>>

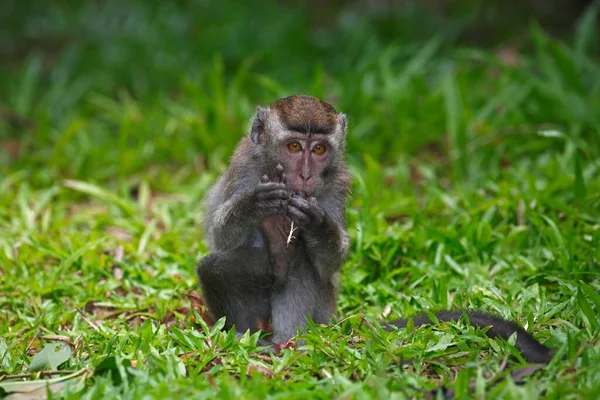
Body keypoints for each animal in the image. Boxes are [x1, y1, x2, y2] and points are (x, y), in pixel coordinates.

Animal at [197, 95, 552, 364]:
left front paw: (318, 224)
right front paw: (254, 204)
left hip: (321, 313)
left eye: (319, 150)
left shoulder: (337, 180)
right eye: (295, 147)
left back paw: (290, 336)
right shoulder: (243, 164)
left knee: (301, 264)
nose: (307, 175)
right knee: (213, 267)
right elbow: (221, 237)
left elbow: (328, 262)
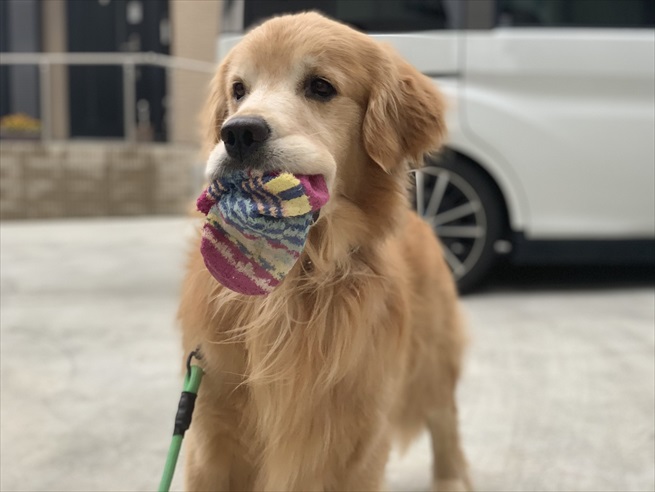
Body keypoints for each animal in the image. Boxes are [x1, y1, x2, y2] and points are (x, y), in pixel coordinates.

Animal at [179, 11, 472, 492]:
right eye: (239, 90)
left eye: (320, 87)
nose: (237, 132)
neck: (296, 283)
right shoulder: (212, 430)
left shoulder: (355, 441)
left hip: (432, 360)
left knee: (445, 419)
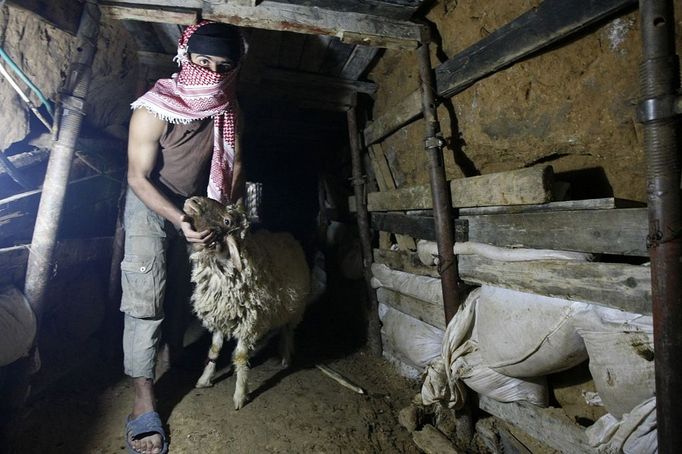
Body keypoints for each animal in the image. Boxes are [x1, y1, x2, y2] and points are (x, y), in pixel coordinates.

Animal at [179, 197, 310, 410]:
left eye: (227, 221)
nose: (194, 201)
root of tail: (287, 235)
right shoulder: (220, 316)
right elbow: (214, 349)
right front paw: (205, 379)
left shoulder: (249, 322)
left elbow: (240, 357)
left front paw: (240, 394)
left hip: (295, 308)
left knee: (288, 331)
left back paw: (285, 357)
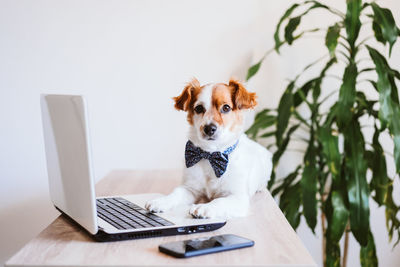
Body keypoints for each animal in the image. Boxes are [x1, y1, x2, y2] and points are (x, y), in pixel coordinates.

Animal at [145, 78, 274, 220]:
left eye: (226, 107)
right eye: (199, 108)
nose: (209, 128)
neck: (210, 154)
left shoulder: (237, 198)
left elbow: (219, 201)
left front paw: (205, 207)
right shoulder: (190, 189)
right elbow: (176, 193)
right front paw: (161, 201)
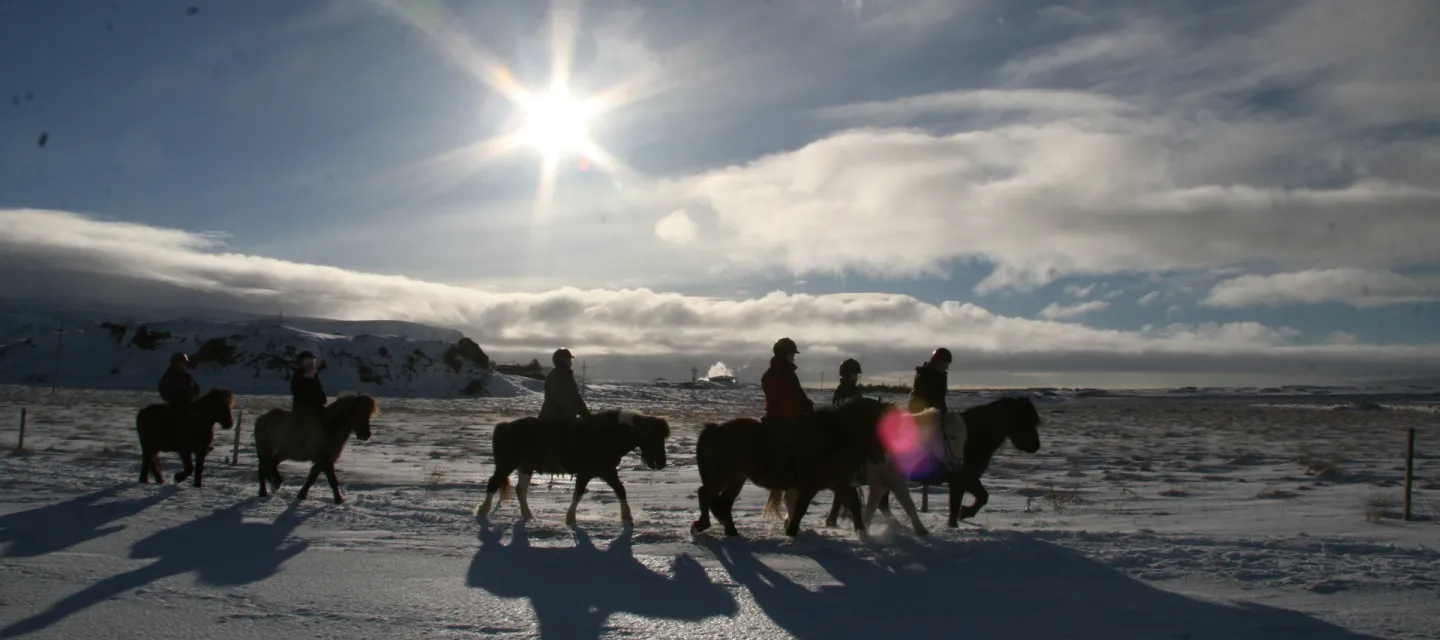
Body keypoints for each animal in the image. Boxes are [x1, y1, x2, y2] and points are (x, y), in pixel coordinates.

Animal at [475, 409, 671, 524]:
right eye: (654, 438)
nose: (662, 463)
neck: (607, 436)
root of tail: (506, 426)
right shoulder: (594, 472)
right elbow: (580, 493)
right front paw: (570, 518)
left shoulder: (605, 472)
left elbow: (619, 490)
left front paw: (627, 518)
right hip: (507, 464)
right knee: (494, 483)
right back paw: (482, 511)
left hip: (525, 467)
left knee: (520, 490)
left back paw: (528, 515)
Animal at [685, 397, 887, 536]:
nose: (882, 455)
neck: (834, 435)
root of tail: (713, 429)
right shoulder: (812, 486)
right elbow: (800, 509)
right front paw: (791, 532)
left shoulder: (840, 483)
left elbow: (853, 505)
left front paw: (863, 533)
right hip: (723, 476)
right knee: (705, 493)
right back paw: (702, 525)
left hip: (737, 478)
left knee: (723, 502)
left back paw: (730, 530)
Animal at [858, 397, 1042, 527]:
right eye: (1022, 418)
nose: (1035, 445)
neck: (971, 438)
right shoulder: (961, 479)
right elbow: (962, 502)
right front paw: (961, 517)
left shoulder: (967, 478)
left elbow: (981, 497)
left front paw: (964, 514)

<<

- _Assigned task_
Repeat only the lines starting at the one that contains "right back paw: (702, 525)" and ending at the last line above, exactly as written.

- _Task answer_
right back paw: (702, 525)
left hip: (737, 478)
left knee: (723, 502)
left back paw: (730, 530)
Animal at [858, 397, 1042, 527]:
right eye: (1022, 418)
nose: (1035, 445)
neck: (971, 438)
right shoulder: (961, 479)
right elbow: (962, 502)
right front paw: (961, 517)
left shoulder: (967, 478)
left elbow: (981, 497)
left front paw: (964, 514)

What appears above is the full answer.